Wahai Penulis, Apa yang Kau Cari?
EntrepreneurKreatif.Com-Saya miris sekali ketika membaca
sebuah cerpen dan/ atau antologi cerpen karya seorang penulis perempuan Indonesia yang
levelnya sudah nasional. Dalam setiap cerpennya, tidak pernah jauh dari urusan Selangkangan (untuk selanjutnya
disingkat dengan Selang). Kata-kata seperti Vagina, Penis, Payudara, tidak pernah jauh
dari karya-karyanya. Sebuah cerpennya berjudul AIR yang pernah
dimuat di Harian Kompas, isinya adalah semua jenis air yang berhubungan erat
dengan Selang, Termasuk air seni dan air ketuban. Dan saya pernah hampir muntah
dalam arti yang sebenarnya (sumpah, saya nggak bohong) setelah selesai membaca
cerpennya yang berjudul Menyusu Ayah yang termuat dalam salah satu buku
antologi cerpennya.
Kalau pornografi yang
bertaburan di sekujur cerpen karyanya itu hanya sekedar tambahan/ sisipan yang
jika kita sensor tidak akan merubah tema utama cerita, itu nggak masalah.

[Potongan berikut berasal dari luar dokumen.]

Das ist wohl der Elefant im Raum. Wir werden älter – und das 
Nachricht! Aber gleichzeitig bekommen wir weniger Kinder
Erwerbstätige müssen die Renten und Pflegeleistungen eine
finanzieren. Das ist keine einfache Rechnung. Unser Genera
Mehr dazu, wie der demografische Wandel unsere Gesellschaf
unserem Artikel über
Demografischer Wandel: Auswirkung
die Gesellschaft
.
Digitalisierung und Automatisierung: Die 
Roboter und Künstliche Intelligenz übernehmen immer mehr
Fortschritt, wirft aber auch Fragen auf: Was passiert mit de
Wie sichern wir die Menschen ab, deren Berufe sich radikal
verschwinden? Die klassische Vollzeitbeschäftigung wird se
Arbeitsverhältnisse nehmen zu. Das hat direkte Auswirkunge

Seperti dalam Saman misalnya, di mana 10 halaman
terakhir penuh berisi cerita cabul, jika tidak ingin membacanya, tinggal kita
sobek. Selesai. Dan tidak memengaruhi tema utama cerita. Tapi apa jadinya kalau
pornografi itu adalah tema utama cerita? Apa yang mau disensor? Hilang dong
ceritanya?
Saya kadang nggak
habis pikir, apa yang dia baca-kalau memang dia banyak membaca, sampai
menghasilkan tulisan stensilan seperti itu? Karena biasanya apa yang kita
produksi tidak jauh-jauh dengan yang kita konsumsi. Sebagai penulis, membaca
itu pekerjaan mutlak. Tulislah sebuah cerita yang dapat membuat pembaca Anda
menemukan sesuatu yang baru. Syukur kalau ada pesan moralnya. Kalau tidak,
minimal mereka terhibur dan wawasannya bertambah. Saya sangat terhibur ketika membaca
novel maupun tulisan non fiksi karya Seno Gumira Ajidarma. Ada
sesuatu yang baru, yang saya temukan dengan membaca tulisan-tulisan SGA yang
lucu tapi kritis. Homo Jakartaensis adalah salah satu tulisan non fiksi
Popular karya SGA yang menurut saya kritis tapi kocak. Helvy Tiara Rosa
bahkan harus membaca sekitar 5-6 buku berbeda jenis seperti Politik, Sastra,
Psikologi, Agama, dan sebagainya, sebelum menulis cerita-cerita fiksinya, baik
cerpen maupun novel.
Sadarilah wahai
teman-teman penulis, bahwa cerita yang kita tulis dapat merubah arah sebuah
bangsa. Apa jadinya sebuah bangsa jika rakyatnya keseringan membaca
cerita-cerita stensilan yang tidak jauh-jauh dari urusan Selang? Efeknya memang
tidak terasa dalam jangka pendek. Tapi ketika cerita itu menyebar, apalagi
sampai difilmkan, dampaknya akan sangat membekas. Apakah kita tidak merasa
berdosa telah memproduksi cerita-cerita tidak bermutu yang sangat berpotensi
merusak moral pembacanya? Dan lebih dari itu, mencerminkan kualitas penulisnya?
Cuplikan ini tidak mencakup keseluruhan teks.